Look at the changes all of our participants made. Surely if nutrition can contribute so much to wellness, society as a whole needs to become aware of it. How much can a person change? John changed everything and became well. The extreme nature of his changes, and his interest in nutritional supplements have kept him in remarkable health, and he is a testament to what nutrition can achieve. Sophie still eats totally raw foods and remains in excellent health. Karen eats according to blood type and minimizes saturated fat, changes that have improved her health enormously. Glenn has made so many changes and continues to conquer different aspects of health as his voyage continues. Jennifer overcame blood sugar problems by adopting the X factor diet for several months and has maintained her health along with most of the dietary changes.

Over the years I have seen a steady pattern of nutritional change leading to improved health in many people. It is such a simple correlation that you wonder why people suffer so much. Are we scared of change, or can we not imagine eating in a different way? Whatever the reason, we are experiencing poor health at the expense of dietary change. Yet those subjects have confirmed they are very happy with their dietary changes and prefer their new food. Clearly the effort has been worth it!!!

Potentially there are many dietary changes we can make and what is right for one may not be right for another. Simple measures like cutting back on sugar, wheat and dairy, eating whole foods and eating a little raw food are things anyone can do if they choose to. It is interesting to note that eating raw foods has helped everyone and I believe this to be most significant for anyone planning to get healthy. I have talked at length on the value of raw foods and encourage more people to experiment for themselves.

It always amazes me how much sugar people have in their diet. Even some students of naturopathy seem to add sugar to tea and coffee, as well as regularly taking in biscuits and cakes. When they respond to a questionnaire in class around hypoglycaemia most students score well over 20 indicating that they have obvious signs of hypoglycaemia. For those students who subsequently give up sugar and repeat the test the score is usually well under 20. Hypoglycaemia is very common in society and can be indicated by energy swings, cravings, rapid mood swings, sleep problems, nervousness and a number of other signs and symptoms. The common factor is that most can be relieved greatly within days by giving up sugar. The trouble with sugar is that it enters the bloodstream quickly producing a rapid response from the hormone insulin and this can create hypoglycaemia (low blood sugar) in the short term and insulin resistance (problems in utilising insulin by the cells) in the long term.

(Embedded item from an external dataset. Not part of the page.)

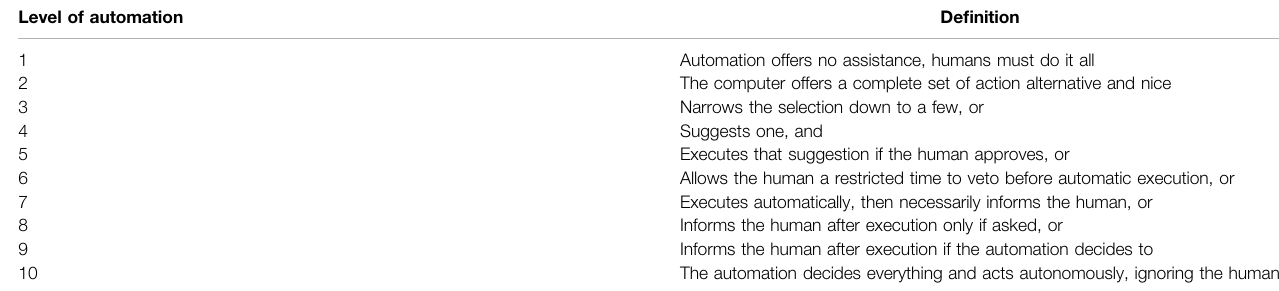
TABLE 1 | Sheridan and Verplank ’ s (1978) LOA structured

There is also evidence that minerals (for example calcium) may be depleted by sugar consumption creating further problems. Finally (and most apparently) excess sugar increases weight if overall calories are increased, which in itself can contribute to causing such diseases as type 2 diabetes. You will notice that sugar was no part of the diet of any of our subjects!

Wheat and dairy may be a problem for some people as the proteins they contain may upset some people. I am not against the consumption of either of these two foods, but suggest that if you feel that they may be affecting your health you organise an allergy test through a naturopath. In our stories you will note that several subjects gave up wheat in particular and dairy consumption was minimal.

That was written in 2006. In 2016 the sugar story is big news worldwide. Everyone hears about sugar and how it affects health today. With greater heed many years ago some current day problems such as type 2 diabetes could have been minimized.